The use of freelance, temporary, or contract attorneys raises several ethical questions. The first concern is whether an Off-Site Associate-type arrangement is permissible under relevant ethical rules. The next concern is whether the arrangement would be profitable, practical, and beneficial to all parties. Research revealed that the professional relationship proposed here is permissible, profitable, practical, and a benefit to the Off-Site Associate, retaining attorney, and client.
The Relationship
The Ethics Committees refer to temporary attorneys, contract attorneys, or independent contractors, we prefer the term “freelance lawyer” because it includes the concept of specialist and expertise is a bedrock principle of the Off-Site Associates approach to practice. The Ethics Committees vary on the details, but all concur that attorneys and firms may use unassociated attorneys to serve clients. Having settled the threshold matter, significant issues remained about billing, disclosure, and conflicts.
Billing & Economics
The initial concern about billing was whether a contract attorney's fee was an "expense" or a "legal service." If, in every case, a fee paid to contract lawyer was an “expense” to the retaining attorney, Off-Site Associates would not exist. As skilled attorneys we provide “legal services” and become profit centers for a firm.
Legal Services v. Expenses
Unless agreed otherwise, an attorney must pass “expenses” through to the client largely unchanged. Therefore, an attorney will typically seek the lowest cost provider for fungible commodities that fall into the category of "expenses."
On the other hand, an attorney can add a profit to a fee paid to an attorney for "legal services" rendered. Law firms do this everyday. A firm hires an associate at a salary of $100,000 per year, or $50 per hour for a standard work schedule. Once the firm pays for benefits, increased office space, secretary, taxes, and all the rest, that associate may cost the firm $150,000 a year, or $75 per hour. Of course, there is also the cost of locating, interviewing, and training a new associate in addition to the amount of time before an associate becomes profitable. Because that associate delivers "legal services," the firm can bill those services to the client at a rate far greater that what the associate costs the firm. The clients are not privy to the internal cost structure of the firm and the amount of the total fee is governed by the familiar rules governing legal fees, including the skill of the attorney, complexity of the matter, etc.
We chose the name “Off-Site Associates” precisely because the relationship we propose retains this economic dynamic. The opinions call the profit made by a retaining attorney a "surcharge." However, unlike a traditional associate, we are profitable the first time, and every time you use us.
Disclosure
The Ethics Committees agree that as the contract attorney’s involvement increases, the retaining attorney's duty to disclose that involvement also increases. However, the Committees disagree about as to whether disclosure is required in all cases or when the contact attorney learns privileged information. Given the nature of an Off-Site Associate, it is likely that disclosure would be appropriate in most cases.

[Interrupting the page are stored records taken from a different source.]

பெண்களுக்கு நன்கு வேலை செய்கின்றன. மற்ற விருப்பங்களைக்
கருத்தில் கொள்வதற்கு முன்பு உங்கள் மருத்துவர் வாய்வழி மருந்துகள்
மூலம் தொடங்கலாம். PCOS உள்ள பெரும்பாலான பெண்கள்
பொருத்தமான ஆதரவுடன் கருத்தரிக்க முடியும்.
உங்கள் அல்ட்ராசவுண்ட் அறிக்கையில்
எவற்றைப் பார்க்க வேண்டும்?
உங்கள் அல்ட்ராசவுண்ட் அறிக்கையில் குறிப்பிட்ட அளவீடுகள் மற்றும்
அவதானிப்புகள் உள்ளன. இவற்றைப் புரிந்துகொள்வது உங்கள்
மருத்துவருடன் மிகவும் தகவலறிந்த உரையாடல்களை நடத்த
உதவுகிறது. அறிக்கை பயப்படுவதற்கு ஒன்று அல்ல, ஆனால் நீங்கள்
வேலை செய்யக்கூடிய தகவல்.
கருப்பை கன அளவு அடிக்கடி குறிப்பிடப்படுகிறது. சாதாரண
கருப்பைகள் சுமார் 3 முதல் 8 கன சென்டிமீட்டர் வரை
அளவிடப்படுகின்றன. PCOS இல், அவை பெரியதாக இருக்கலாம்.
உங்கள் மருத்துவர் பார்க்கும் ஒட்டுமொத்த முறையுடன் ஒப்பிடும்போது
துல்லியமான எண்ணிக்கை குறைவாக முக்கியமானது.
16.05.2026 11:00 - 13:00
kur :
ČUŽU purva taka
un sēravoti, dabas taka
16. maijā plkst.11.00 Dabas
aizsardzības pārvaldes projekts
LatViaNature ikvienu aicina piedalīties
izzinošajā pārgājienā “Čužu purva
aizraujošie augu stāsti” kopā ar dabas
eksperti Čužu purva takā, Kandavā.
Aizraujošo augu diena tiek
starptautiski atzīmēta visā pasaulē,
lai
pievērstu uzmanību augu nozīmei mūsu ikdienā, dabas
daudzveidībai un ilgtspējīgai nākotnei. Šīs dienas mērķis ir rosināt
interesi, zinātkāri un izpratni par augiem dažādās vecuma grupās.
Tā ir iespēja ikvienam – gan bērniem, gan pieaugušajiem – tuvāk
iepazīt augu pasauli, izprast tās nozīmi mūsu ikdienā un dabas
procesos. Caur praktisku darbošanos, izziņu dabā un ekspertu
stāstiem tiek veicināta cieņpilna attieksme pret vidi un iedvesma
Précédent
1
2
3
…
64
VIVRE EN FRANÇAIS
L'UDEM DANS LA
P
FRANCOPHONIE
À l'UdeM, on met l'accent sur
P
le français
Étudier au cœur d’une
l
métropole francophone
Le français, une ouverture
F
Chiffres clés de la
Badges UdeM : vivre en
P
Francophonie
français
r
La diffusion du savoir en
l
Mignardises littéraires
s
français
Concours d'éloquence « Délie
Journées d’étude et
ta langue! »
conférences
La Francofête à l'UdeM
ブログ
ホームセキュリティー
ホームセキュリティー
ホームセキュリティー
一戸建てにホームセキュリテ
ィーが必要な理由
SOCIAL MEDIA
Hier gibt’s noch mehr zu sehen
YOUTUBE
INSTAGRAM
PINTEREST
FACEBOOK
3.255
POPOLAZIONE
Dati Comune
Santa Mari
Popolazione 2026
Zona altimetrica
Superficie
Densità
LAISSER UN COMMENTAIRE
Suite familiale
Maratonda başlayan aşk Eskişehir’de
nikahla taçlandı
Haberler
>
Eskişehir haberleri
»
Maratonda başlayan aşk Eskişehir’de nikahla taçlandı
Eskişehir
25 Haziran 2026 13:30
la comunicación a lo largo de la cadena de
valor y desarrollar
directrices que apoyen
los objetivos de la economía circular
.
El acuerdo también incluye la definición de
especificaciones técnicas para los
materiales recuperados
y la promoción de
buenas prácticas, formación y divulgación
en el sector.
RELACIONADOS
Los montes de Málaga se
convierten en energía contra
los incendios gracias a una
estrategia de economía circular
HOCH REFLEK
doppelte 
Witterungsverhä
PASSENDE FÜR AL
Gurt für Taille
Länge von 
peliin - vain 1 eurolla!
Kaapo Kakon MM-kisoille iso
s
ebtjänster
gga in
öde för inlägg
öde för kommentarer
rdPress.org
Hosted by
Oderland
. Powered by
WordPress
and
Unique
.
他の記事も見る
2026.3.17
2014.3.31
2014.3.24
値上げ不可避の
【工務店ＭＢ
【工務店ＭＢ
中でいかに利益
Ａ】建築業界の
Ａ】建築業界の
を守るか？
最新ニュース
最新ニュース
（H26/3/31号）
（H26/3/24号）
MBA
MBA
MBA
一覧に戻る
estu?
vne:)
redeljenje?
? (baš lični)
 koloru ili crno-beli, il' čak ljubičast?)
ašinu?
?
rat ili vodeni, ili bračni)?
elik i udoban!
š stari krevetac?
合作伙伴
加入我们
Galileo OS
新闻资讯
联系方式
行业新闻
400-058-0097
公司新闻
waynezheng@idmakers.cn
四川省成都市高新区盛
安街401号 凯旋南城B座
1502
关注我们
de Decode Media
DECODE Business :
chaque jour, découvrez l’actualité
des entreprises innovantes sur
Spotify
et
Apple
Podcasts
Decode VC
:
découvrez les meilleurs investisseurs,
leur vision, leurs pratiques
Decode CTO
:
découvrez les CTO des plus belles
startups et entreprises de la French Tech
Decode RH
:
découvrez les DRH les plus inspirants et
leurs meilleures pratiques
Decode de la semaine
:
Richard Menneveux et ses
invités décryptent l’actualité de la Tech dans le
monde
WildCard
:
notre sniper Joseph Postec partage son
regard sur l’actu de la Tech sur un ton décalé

In the event of disclosure, we think it would be nice to disclose the involvement of a specialist. To assist your disclosure, we provide comprehensive information about ourselves on this site and as we grow we will remain dedicated to full disclosure about the identity, location, and skills of every attorney that may become affiliated with Off-Site Associates.
Conflicts of Interest
As a practical matter, we are not yet big enough to raise many actual conflicts. However, we are prepared for any number of Off-Site Associates and clients. We use sophisticated systems to catalog and search all information for potential conflicts. Moreover, our systems can be configured to isolate specialty groups from each other to minimize actual disqualification.